-- PROVIDED INFORMATION follows --

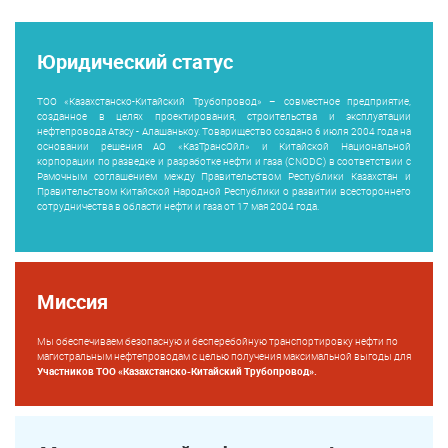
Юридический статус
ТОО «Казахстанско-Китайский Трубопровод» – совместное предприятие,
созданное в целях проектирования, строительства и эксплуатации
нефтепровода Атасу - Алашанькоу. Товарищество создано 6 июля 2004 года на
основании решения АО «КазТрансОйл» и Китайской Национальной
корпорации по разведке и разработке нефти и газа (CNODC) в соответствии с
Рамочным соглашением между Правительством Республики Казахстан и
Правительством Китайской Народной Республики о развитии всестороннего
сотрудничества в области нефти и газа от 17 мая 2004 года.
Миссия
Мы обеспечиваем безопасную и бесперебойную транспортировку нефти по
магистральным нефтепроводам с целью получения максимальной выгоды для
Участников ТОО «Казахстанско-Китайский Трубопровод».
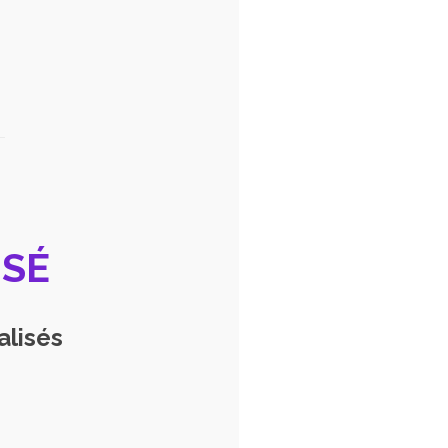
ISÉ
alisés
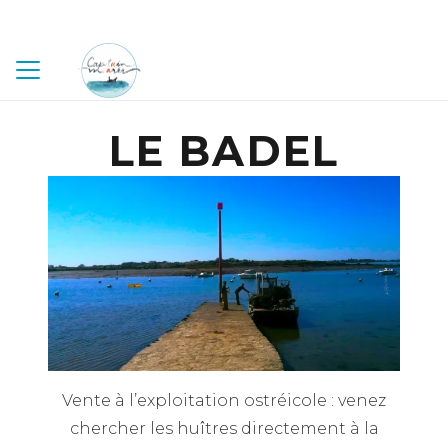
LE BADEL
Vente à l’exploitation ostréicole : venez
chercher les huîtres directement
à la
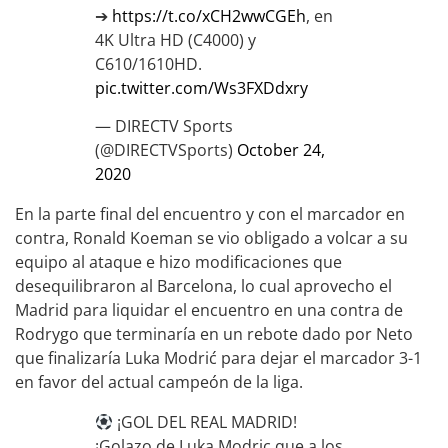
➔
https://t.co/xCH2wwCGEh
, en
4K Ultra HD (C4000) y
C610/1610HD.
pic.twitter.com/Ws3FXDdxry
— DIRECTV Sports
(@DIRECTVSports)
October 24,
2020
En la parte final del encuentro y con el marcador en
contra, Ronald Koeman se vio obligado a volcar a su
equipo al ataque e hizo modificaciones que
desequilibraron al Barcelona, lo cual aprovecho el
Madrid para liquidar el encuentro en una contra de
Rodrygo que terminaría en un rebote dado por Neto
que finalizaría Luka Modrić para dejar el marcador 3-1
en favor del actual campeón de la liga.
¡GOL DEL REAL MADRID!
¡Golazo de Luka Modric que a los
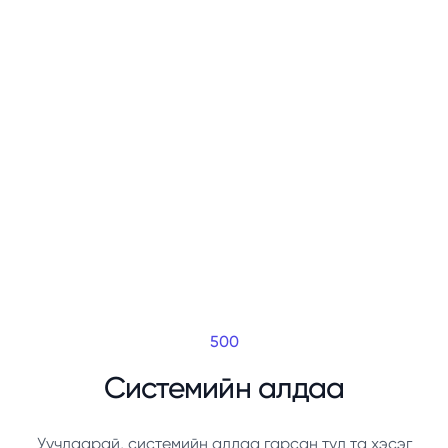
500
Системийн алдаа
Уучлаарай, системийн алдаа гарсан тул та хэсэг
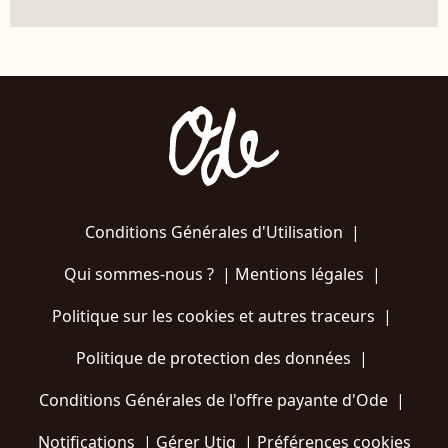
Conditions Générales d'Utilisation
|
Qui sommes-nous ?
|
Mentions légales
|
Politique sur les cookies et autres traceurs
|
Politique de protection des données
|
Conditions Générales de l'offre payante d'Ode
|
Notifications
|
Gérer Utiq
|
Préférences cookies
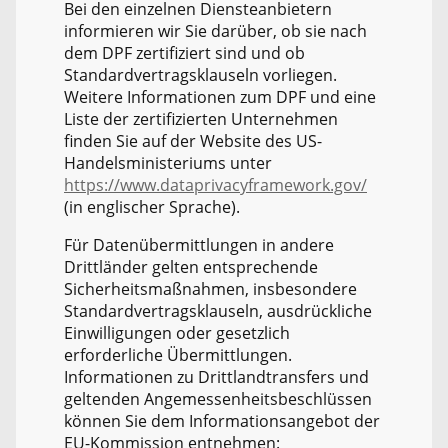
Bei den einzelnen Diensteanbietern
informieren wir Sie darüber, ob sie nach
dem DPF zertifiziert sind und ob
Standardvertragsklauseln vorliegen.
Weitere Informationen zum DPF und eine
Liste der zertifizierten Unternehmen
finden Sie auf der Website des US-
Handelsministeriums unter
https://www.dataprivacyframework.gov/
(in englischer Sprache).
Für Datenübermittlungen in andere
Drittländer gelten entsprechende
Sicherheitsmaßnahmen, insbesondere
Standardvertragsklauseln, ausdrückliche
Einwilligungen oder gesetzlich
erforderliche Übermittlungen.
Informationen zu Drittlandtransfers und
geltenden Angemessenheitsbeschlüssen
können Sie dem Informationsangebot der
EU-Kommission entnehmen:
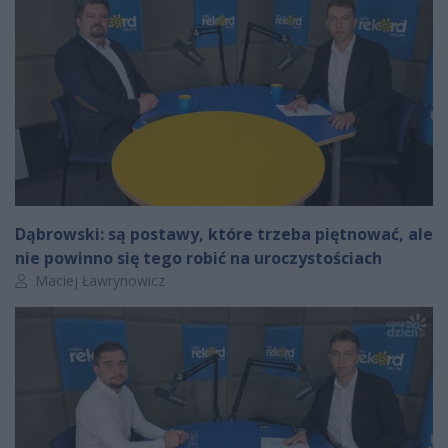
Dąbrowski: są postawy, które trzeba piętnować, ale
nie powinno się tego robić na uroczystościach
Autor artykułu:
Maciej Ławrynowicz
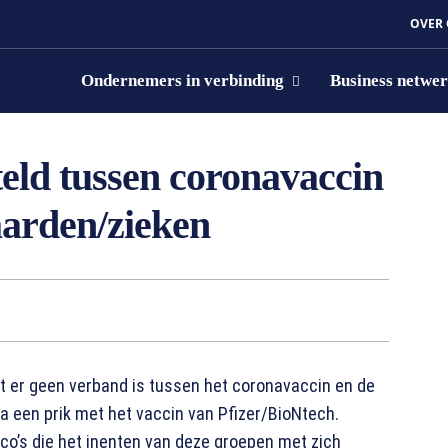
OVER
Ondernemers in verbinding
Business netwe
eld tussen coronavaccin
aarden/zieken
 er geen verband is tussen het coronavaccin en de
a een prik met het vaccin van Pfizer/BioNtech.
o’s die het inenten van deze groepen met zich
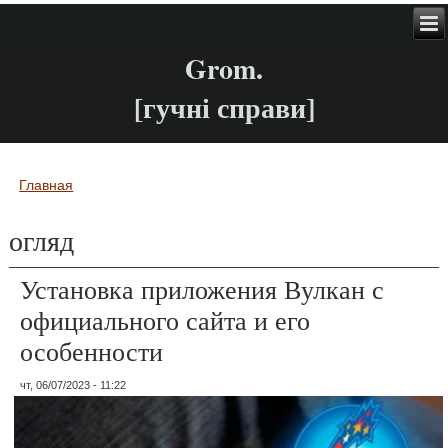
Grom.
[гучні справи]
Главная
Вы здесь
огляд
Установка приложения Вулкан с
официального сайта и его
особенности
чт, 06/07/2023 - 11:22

-- PROVIDED INFORMATION concluded --

TASK DETAILS: List every line in the rows above that contains the word "marcador".

TASK ANSWER:
En la parte final del encuentro y con el marcador en
que finalizaría Luka Modrić para dejar el marcador 3-1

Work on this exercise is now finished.